_Work instruction_:
Word for word, restate the lines from the start of the data below through the line containing "plush toy: present [459,875,567,945]".

_Excerpted data_:

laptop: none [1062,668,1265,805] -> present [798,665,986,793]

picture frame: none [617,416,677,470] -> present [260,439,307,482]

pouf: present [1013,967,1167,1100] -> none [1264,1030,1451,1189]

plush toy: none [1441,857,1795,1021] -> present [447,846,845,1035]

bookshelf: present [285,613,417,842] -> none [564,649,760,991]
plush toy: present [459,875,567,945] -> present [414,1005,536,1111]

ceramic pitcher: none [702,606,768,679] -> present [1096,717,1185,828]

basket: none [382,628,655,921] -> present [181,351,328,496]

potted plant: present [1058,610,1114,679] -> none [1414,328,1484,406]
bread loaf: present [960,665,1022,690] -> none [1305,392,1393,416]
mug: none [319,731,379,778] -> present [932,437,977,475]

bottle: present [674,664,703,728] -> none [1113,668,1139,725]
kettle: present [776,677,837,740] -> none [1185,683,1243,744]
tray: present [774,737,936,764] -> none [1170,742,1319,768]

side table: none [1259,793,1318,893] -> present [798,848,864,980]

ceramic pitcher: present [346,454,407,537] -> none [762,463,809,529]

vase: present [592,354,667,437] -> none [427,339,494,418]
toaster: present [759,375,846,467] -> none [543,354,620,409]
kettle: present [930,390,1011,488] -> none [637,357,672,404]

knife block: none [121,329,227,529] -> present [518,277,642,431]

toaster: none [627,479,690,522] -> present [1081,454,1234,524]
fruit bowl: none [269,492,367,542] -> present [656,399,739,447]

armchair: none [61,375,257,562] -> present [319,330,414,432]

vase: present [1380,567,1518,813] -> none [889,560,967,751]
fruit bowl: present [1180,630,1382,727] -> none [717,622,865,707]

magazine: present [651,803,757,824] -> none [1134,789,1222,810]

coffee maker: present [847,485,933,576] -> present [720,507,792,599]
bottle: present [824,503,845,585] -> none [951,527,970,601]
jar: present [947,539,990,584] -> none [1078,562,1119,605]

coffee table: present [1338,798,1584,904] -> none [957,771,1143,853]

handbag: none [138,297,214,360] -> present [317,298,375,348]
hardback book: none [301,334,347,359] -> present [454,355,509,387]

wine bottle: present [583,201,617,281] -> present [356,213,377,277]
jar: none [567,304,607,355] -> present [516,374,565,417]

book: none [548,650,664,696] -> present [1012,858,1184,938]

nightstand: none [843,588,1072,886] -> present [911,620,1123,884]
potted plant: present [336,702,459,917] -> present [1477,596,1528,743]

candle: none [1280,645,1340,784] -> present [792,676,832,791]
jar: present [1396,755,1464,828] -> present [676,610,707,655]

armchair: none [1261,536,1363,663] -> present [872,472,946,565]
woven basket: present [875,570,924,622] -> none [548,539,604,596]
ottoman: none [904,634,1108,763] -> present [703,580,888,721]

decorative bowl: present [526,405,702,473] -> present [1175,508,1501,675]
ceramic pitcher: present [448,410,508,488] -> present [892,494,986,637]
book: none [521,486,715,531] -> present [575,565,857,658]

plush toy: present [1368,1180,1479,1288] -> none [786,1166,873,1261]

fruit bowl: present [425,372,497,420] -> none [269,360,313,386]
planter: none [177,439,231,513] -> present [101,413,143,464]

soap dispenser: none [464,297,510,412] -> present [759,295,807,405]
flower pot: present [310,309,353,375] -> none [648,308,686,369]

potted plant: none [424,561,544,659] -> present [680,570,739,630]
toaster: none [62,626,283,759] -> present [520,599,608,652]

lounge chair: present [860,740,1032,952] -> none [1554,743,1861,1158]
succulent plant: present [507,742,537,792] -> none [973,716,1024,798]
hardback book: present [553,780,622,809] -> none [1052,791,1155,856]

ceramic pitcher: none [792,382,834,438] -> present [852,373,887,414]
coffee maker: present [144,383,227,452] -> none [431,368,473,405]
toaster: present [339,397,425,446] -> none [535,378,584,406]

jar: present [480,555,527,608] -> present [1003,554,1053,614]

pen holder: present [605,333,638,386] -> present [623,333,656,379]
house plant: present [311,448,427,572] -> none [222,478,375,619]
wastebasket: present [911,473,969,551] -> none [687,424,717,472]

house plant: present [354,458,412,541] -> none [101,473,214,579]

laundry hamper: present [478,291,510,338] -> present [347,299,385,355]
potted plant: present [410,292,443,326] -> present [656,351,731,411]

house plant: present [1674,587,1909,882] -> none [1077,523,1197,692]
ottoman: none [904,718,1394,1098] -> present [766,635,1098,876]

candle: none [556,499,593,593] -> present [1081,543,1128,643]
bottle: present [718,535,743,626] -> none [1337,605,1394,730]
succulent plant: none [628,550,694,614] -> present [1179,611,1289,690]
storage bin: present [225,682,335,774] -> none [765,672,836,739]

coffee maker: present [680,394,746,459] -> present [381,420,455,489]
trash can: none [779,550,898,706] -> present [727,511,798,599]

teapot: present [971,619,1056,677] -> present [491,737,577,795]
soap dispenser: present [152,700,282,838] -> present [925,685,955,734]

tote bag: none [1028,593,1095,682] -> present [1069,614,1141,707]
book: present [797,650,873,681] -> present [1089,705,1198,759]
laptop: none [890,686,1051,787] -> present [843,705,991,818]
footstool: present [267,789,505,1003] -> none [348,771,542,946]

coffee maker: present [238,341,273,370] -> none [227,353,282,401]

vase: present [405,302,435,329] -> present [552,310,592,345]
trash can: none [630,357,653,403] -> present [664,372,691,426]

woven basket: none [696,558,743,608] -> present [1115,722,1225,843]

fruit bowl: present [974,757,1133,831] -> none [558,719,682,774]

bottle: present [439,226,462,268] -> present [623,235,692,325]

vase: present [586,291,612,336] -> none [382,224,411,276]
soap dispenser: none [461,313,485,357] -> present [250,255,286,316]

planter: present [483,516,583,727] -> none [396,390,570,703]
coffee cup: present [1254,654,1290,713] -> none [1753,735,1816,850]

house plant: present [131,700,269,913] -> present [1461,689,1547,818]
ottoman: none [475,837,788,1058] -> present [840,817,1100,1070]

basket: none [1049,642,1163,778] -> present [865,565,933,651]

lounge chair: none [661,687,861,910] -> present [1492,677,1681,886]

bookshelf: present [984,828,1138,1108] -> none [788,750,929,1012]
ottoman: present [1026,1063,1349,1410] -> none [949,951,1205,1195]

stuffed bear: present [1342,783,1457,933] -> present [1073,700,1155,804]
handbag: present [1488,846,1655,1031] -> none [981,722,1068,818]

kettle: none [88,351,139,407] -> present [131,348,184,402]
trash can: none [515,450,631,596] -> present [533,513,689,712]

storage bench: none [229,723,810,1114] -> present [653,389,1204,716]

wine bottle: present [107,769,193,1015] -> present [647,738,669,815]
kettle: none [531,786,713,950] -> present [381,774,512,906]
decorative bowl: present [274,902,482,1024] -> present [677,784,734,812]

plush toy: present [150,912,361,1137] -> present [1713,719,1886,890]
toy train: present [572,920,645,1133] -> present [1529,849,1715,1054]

_Response box_:
laptop: none [1062,668,1265,805] -> present [798,665,986,793]

picture frame: none [617,416,677,470] -> present [260,439,307,482]

pouf: present [1013,967,1167,1100] -> none [1264,1030,1451,1189]

plush toy: none [1441,857,1795,1021] -> present [447,846,845,1035]

bookshelf: present [285,613,417,842] -> none [564,649,760,991]
plush toy: present [459,875,567,945] -> present [414,1005,536,1111]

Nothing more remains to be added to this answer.